• [Given material]:
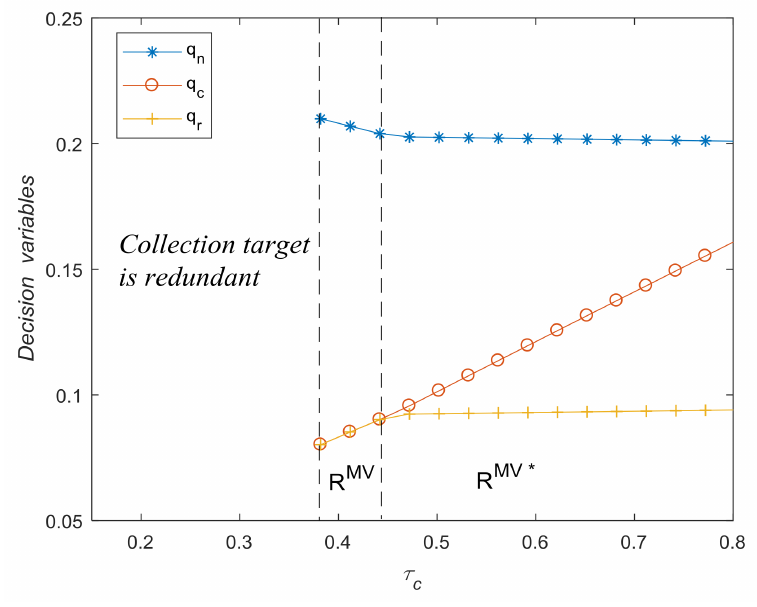
Figure 5. The impact of τ c on optimal decisions.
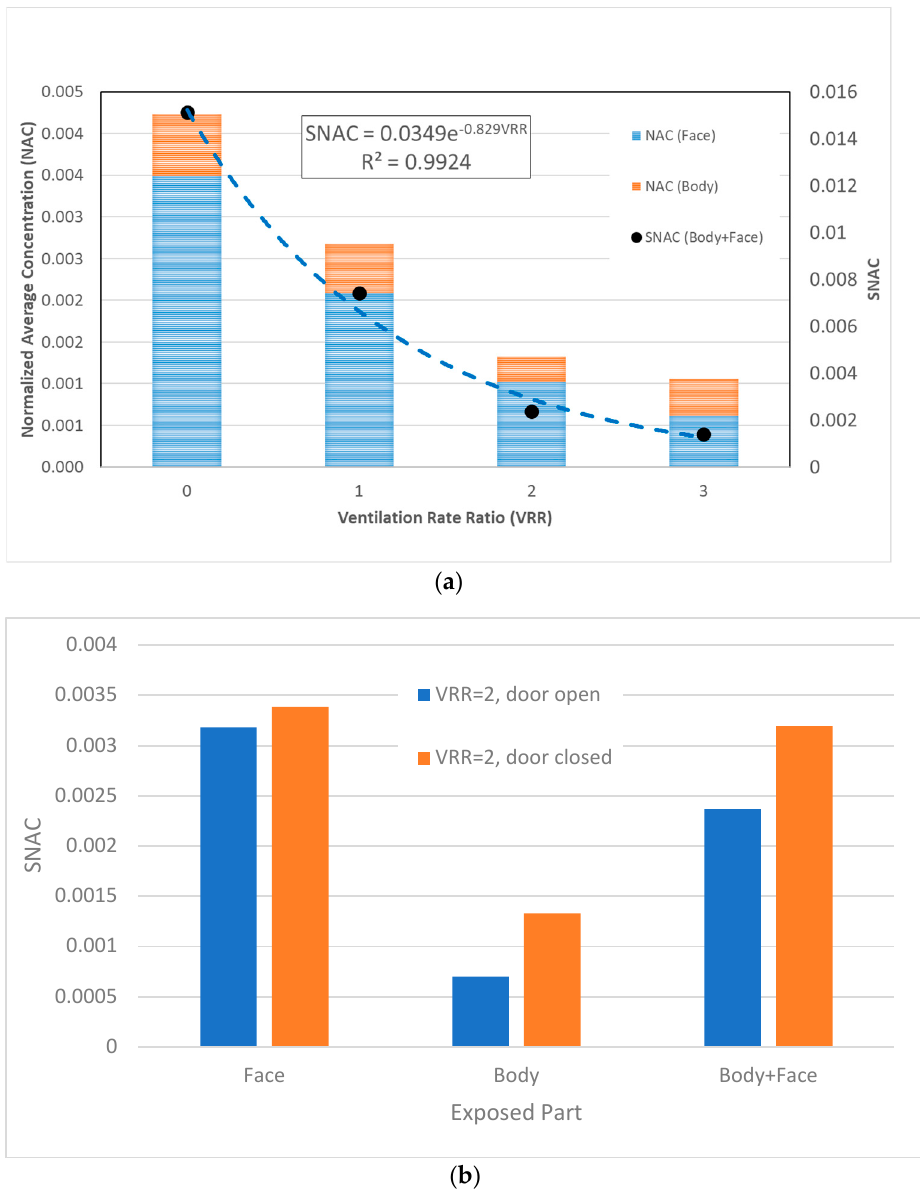
Figure 11. Variation of ( NAC ) and ( SNAC ) with the ventilation rate and gate status. ( a ) Variation of ( NAC ) and ( SNAC ) with the ventilation rate. ( b ) Variation of the total ( SNAC ) (body+face) with door status (open/closed).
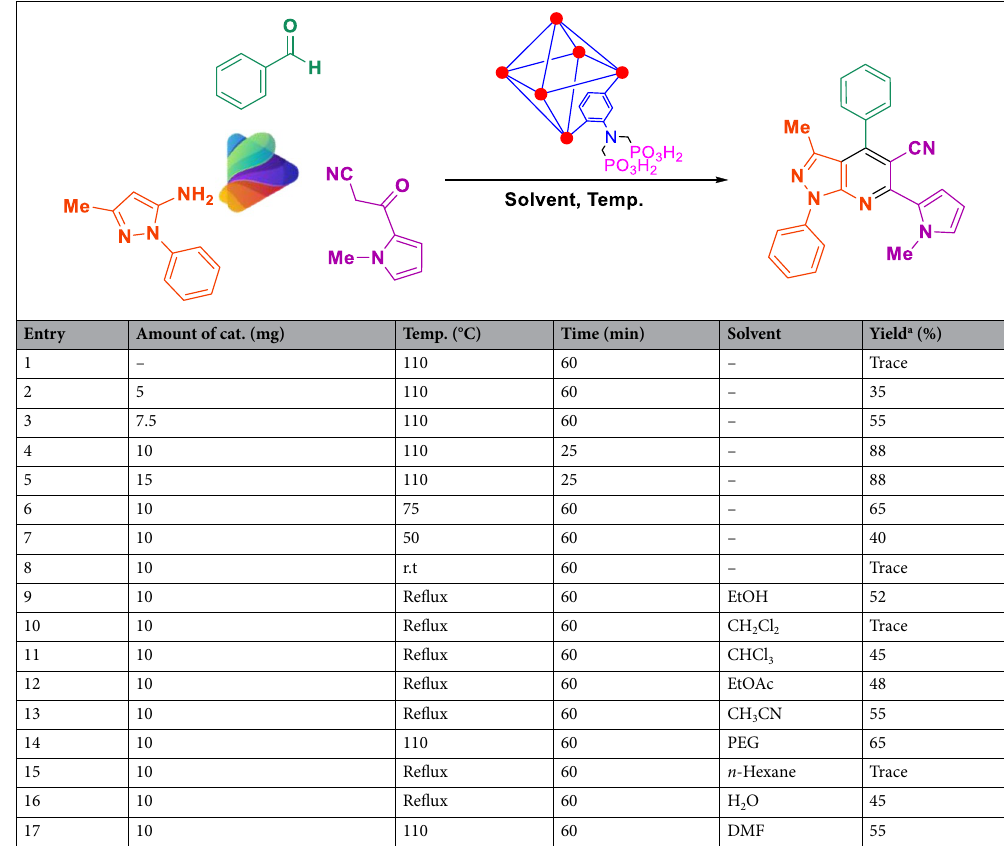
Table 1. Effect of different amounts of catalysts, temperature and solvent (5 mL) in the synthesis of ( N -methyl-pyrrol)-pyrazolo[3,4- b ]pyridines. a Reaction conditions: benzaldehyde (1.0 mmol, 0.106 g),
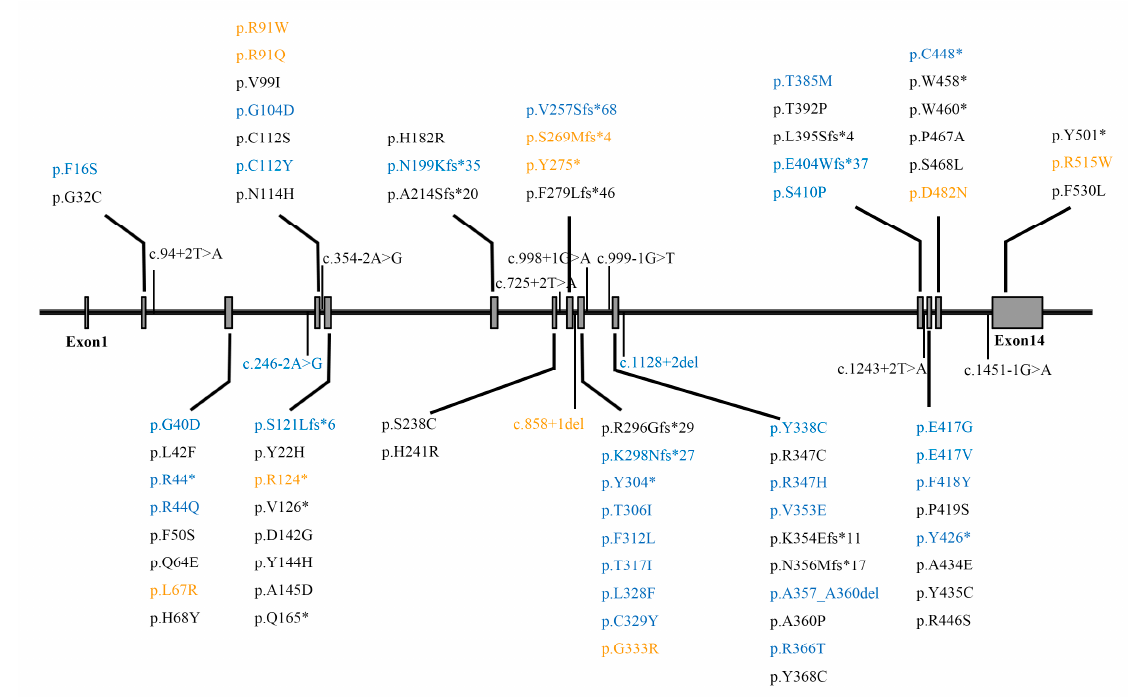
Figure 1. The distribution of 85 distinct variants of RPE65 identified in a Chinese cohort including 78 unrelated families. Blue: variants only identified in 29 families of our own cohort. Black: variants reported in pedigrees from eight previously published papers. Yellow: variants identified or reported in both our own cohort and the eight previously published papers; * a stop codon (http://varnomen.hgvs.org/recommendations/protein/variant/substitution/).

• [Task goal]: Down to the last line, reproduce the material above exactly; skip its images.

• [Exercise output]:
Figure 5. The impact of τ c on optimal decisions.
Figure 11. Variation of ( NAC ) and ( SNAC ) with the ventilation rate and gate status. ( a ) Variation of ( NAC ) and ( SNAC ) with the ventilation rate. ( b ) Variation of the total ( SNAC ) (body+face) with door status (open/closed).
Table 1. Effect of different amounts of catalysts, temperature and solvent (5 mL) in the synthesis of ( N -methyl-pyrrol)-pyrazolo[3,4- b ]pyridines. a Reaction conditions: benzaldehyde (1.0 mmol, 0.106 g),
Figure 1. The distribution of 85 distinct variants of RPE65 identified in a Chinese cohort including 78 unrelated families. Blue: variants only identified in 29 families of our own cohort. Black: variants reported in pedigrees from eight previously published papers. Yellow: variants identified or reported in both our own cohort and the eight previously published papers; * a stop codon (http://varnomen.hgvs.org/recommendations/protein/variant/substitution/).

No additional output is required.